PASSAGE DU TEXTE:
———

En réalité, si l’objectif de la France est de « dompter la finance », ou de la maîtriser - comme l’envisageait François Hollande à la veille du second tour au cours d’un entretien avec Edgar Morin (Le Monde du 5 mai 2012), il n’existe pas d’autre solution qu’un veto à l’adoption du Traité, assumant de provoquer une crise politique de l’Union en vue d’obtenir une complète réorientation de la politique européenne. C’est là que le bât blesse : François Hollande n’a jamais promis de mettre à bas la règle d’or. Au contraire, rajouter un volet croissance et emploi au pacte budgétaire ne doit-il pas permettre de faire passer la pilule ?
Le Front de gauche, lui, a notamment avancé la nécessité que la politique et la société reprennent le pouvoir sur les banques et la finance. Car dompter la finance, ce n’est pas seulement réhabiliter l’impôt, augmenter les contributions fiscales des plus riches. C’est refuser la règle d’or. C’est considérer que la question de la réduction de la dette n’est qu’une des questions économiques - et non pas la première. C’est taxer les spéculateurs, soutenir l’investissement productif et relocalisé. C’est pénaliser les activités spéculatives. C’est interdire les différentes formes d’exploitation de la misère (subprimes…). Et c’est poser la question d’un autre pouvoir économique.
Relancer les services publics
ou maintenir l’austérité en l’appelant rigueur ?
C’est annoncé, le gouvernement socialiste va, au cours de ces 100 premiers jours, « arrêter » la Révision générale des politiques publiques (RGPP) et lancer le « Projet de refondation et de modernisation de l'action publique ». Mais dans le même temps, il a prévu de présenter au Parlement, avant de le transmettre à la Commission européenne de Bruxelles, le « programme de stabilité et du projet de loi de programmation pluriannuelle des finances publiques, fixant la trajectoire de retour à l'équilibre budgétaire en 2017 ». Dans ce domaine aussi, on peut pointer, sans grand risque de se tromper, des contradictions à mettre à jour entre des objectifs très généraux et plutôt flous - sauf pour l’Éducation - et la politique à venir.

———

DONNÉES EXTRAITES:
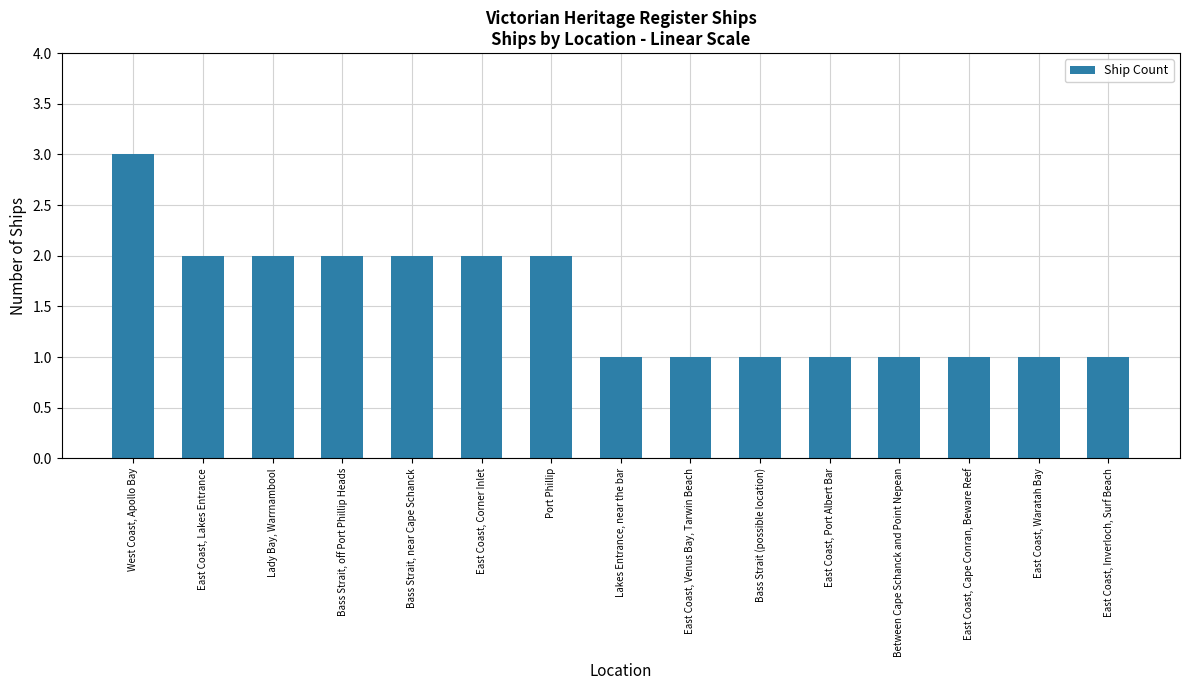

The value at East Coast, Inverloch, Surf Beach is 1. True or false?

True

———

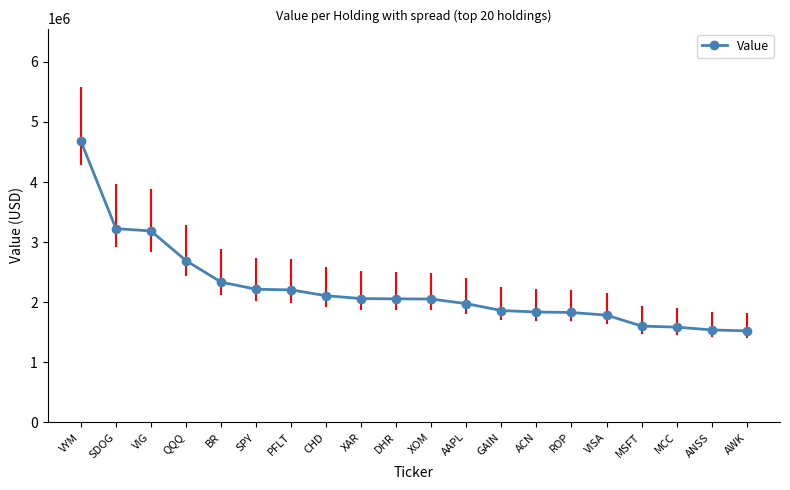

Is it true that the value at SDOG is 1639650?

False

———

CONSIGNES DE L'EXERCICE:
1. D'après le texte sur François Hollande et la règle d'or, pourquoi « le bât blesse » ? Répondez en une à trois phrases.
2. Écrivez la suite du texte sur la finance et l'austérité sous le gouvernement socialiste, à partir de sa dernière phrase.
Les entrées sont un matériau distinct, sans rapport avec le texte.

RÉPONSES DANS L'ORDRE:
1. Pour maîtriser la finance, le texte ne voit pas d'autre solution qu'un veto au Traité, mais François Hollande n'a jamais promis de mettre à bas la règle d'or. Au contraire, ajouter un volet croissance et emploi au pacte budgétaire pourrait servir à faire passer la pilule.

2.
D’ailleurs, la priorité donnée à l’Éducation en matière de postes, avec le programme des 60 000 postes à recréer après la saignée Sarkozy, est présentée comme une exception. Devra-t-elle en fait être compensée par des suppressions d’autres emplois publics, et lesquels ? S’agira-t-il de mettre en œuvre de nouvelles décentralisations vers les collectivités territoriales, avec les mêmes problèmes de compensations financières des dépenses générées, qui étouffent aujourd’hui les Départements ? En fait, on ne peut pas prétendre diminuer, ni même limiter la dépense publique dans les conditions fixées par l’Union européenne sans diminuer l’emploi public, qui en représente une part significative. Et l’Union a déjà pointé les transferts de charges de l’État vers les collectivités, ce qui avait conduit Sarkozy à mettre celles-ci sous pression, en prétendant les contraindre à limiter leurs dépenses (bafouant le principe constitutionnel de libre administration des collectivités locales).
Dans ce domaine, la question de l’objectif qui doit prévaloir est centrale. Pour le Front de gauche, le développement des services publics, donc de l’emploi public car il n’existe pas d’action publique sans agents pour la mettre en œuvre, est une des réponses majeures aux enjeux de développement humain. Dans les années qui viennent, outre les emplois dans l’Éducation (qui représente un gros quart des effectifs de la Fonction publique), de nombreuses créations de postes seront nécessaires, par exemple dans le secteur de la Santé (qui représente un autre quart de la Fonction publique). Là non plus, il n’existe pas d’alternative possible sans rupture avec les objectifs fixés par l’UE et il faudra que François Hollande choisisse : réduire ou développer le service public ?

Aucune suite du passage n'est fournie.